Das soeben Erlebte hatte ihr deutlich vor Augen geführt, wohin sie gehörte.
    »Zu den guten Menschen«, flüsterte sie, als lege sie ein Gelöbnis
ab. »Ich bin jetzt eine Credens.«
    Sie zog sich gänzlich aus, nahm eine Bürste vom Tisch und
bearbeitete damit ihren Leib, bis er gerötet war. Dann schüttete sie das
restliche Wasser aus der Kanne in eine saubere Schüssel, nahm einen Lappen und
wusch sorgfältig jede Stelle, die sie an ihrem Körper erreichen konnte. Nackt
stellte sie sich vor den langen schmalen Spiegel, der am Morgen das Bildnis der
perfekt geschmückten Königin zurückgeworfen hatte.
    »Ich bin eine Credens«, wiederholte sie. »Herr, so wie du die drei
Könige geleitet hast, so geleite auch mich. Herr, ich trete vor dich, wie ich
geboren …«
    Sie brach ab. Nein, so war sie nicht geboren, so war sie erst in den
vergangenen Jahren geworden. Ihr Blick glitt über die vollen Brüste hinunter zu
dem Dreieck, das ihre Scham verhüllte. Und weil sie so geworden war, hatte sich
Satan in Theobalds Gestalt ihrer bemächtigt. Und sie hatte es zugelassen.
    Solches durfte nie wieder geschehen! Clara warf einen Blick auf
die kleine Truhe, die jene Garderobe enthielt, die sie vom Hof in Paris nach
Reims mitgebracht hatte. Sie musste sie nicht öffnen, um zu wissen, dass kein
einziges schwarzes Kleid darin steckte. Aber genau das brauchte sie jetzt. Nie
wieder wollte sie helle, mit bunten Steinen gesäumte Kleider tragen. Nie wieder
würde sie Erbsenpaste auf ihr Gesicht schmieren.
    Tränen rannen ihr die Wangen hinunter, als sie in der Truhe nach
einer schlichten Tunika wühlte, die sie in dieser Nacht tragen wollte. Aber
dort fand sie nur feine Stoffe. »Irgendwann werde ich mit Gottes Hilfe als
Perfecta Satans Nachstellungen entkommen«, schluchzte sie, während sie ihre
feuchte Kleidung wieder überstreifte und sich auf den nackten Boden bettete.

  3  
Aufbruch
    Unbegreiflich seid Ihr
Und habt doch einen so hellen Namen.
    Aus einem Lied für Blanka
von Theobald IV . von Champagne

März 1226
    W o sind wir hier? Was sind das für Frauen?«,
flüsterte Blanka Clara beunruhigt zu. Sie drückte das kleine Bündel in ihren
Armen fester an ihre Brust und zog sich gleichzeitig mit einer Hand das
schwarze Tuch tiefer ins Gesicht. In dieser unwirtlichen Umgebung reute es sie,
auf Claras Vorschlag eingegangen zu sein, bei deren Freundinnen , wer immer
die auch sein mochten, um Hilfe für ihr todkrankes Kind nachzusuchen.

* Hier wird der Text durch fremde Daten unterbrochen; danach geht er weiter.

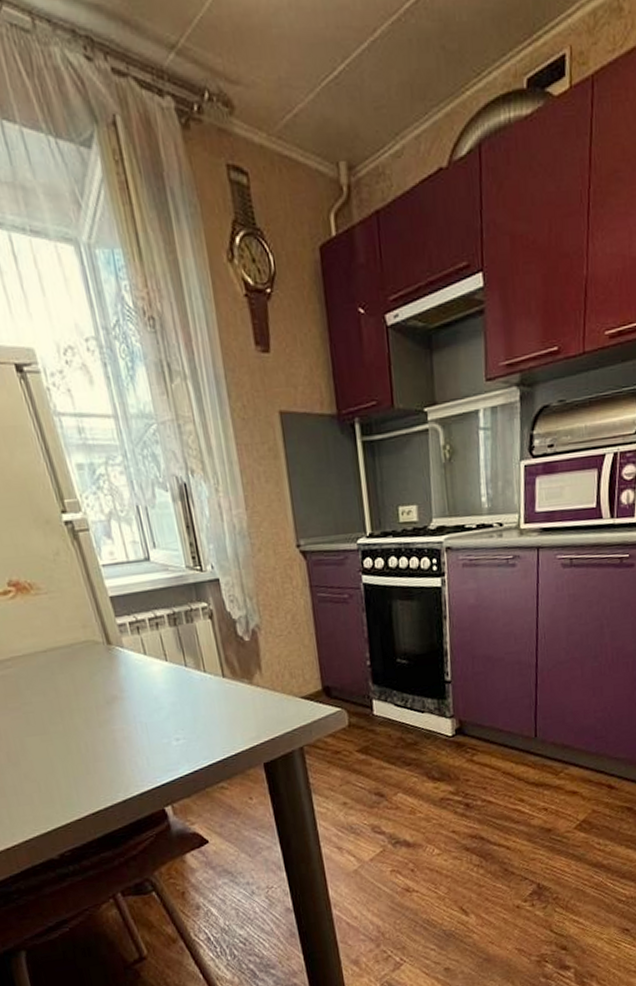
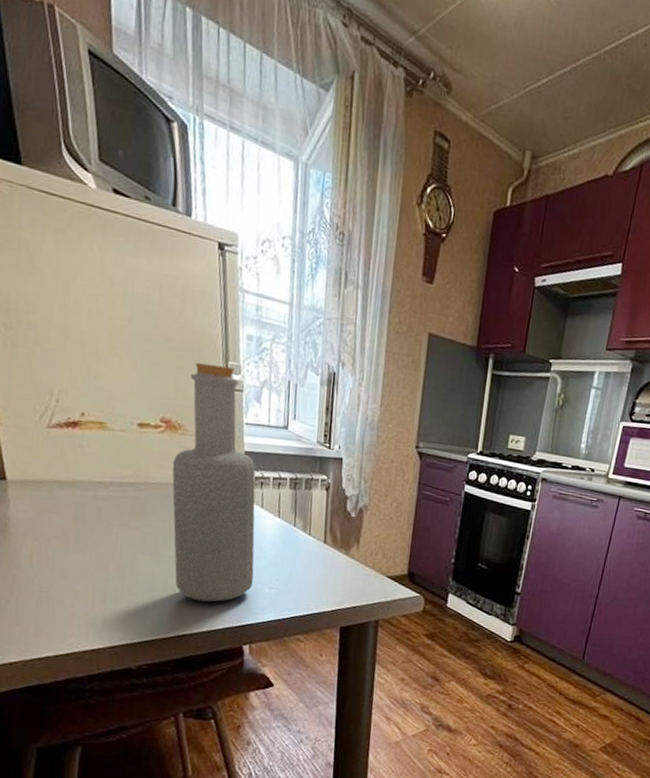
bottle: none [27,506,158,772] -> present [172,363,256,602]

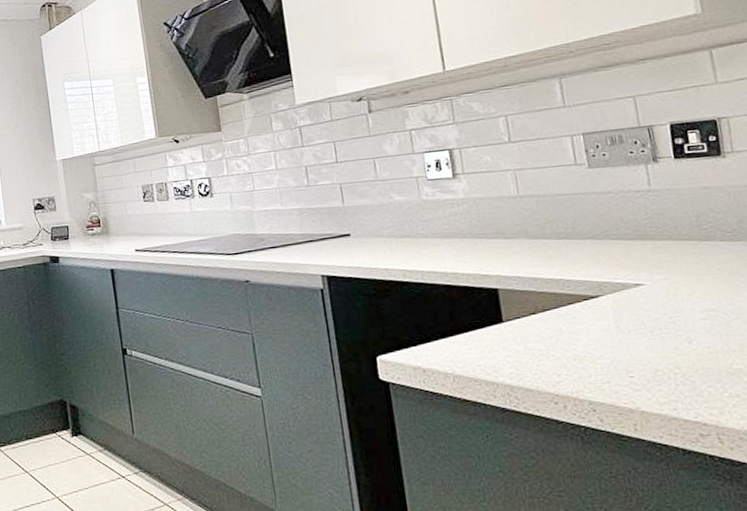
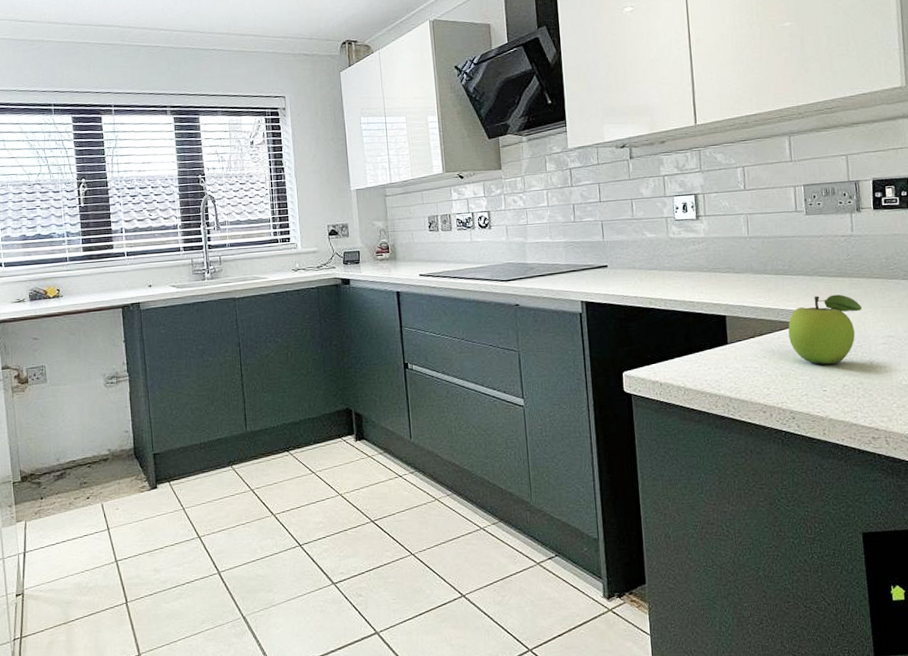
fruit: none [577,260,671,346] -> present [788,294,862,365]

    »Wir sind bei guten Leuten«, flüsterte Clara zurück. »Sehr bewandert
in der Heilkunst. Wenn deinem kleinen Karl überhaupt zu helfen ist, dann hier.«
    Blanka mühte sich, in der halb
dunklen Scheune die Gesichter der vier Frauen auszumachen. Doch die lagen
ebenfalls im Schatten dunkler, um den Kopf gehängter Tücher. Hexen, dachte
Blanka entgeistert, Clara hat mich zu einer Hexenversammlung geschleppt. Die
heilen keine kleinen Kinder, die fressen oder opfern sie dem Bösen! Wie nur
konnte meine Clara in eine solch finstere Gesellschaft geraten? Sind diese
Frauen schuld daran, dass sie nur noch Kleidung in trostlos gedämpften Farben
trägt? Dass sie den Saal verlässt, wenn die Spielleute ihre Instrumente
stimmen? Was ist mit Clara geschehen? Wie nur konnte ich zustimmen, sie
hierherzubegleiten!
    »Lass uns schnell wieder gehen«, flüsterte sie Clara zu. »Ich habe
kein Vertrauen, zumal hier nicht einmal ein Kreuz hängt.«
    »Gott kann dir auch ohne Jesu Schmerzensholz helfen«, gab Clara
zurück. »Ärzte und Priester haben deinen kleinen Karl aufgegeben und ihm dem
Herrn im Himmel anvertraut. Sie haben dir keine Hoffnung gelassen. Was hast du
denn noch zu verlieren?«
    Ein weiteres Kind, schoss es Blanka durch den Kopf. Tränen traten
ihr in die Augen.
    »Was mag euch hierherführen?«, fragte eine ältere Frau. Die
bleierne Betonung der Vokale verriet ihre Herkunft aus einem Land im fernen
Südosten.
    Clara antwortete: »Der Sohn meiner lieben Freundin wurde vor etwas
weniger als einem Mond geboren. Er ist schwer krank und dem Tode geweiht. Wir
wissen nicht, was ihm fehlt, und meine Freundin ist außer sich vor Kummer.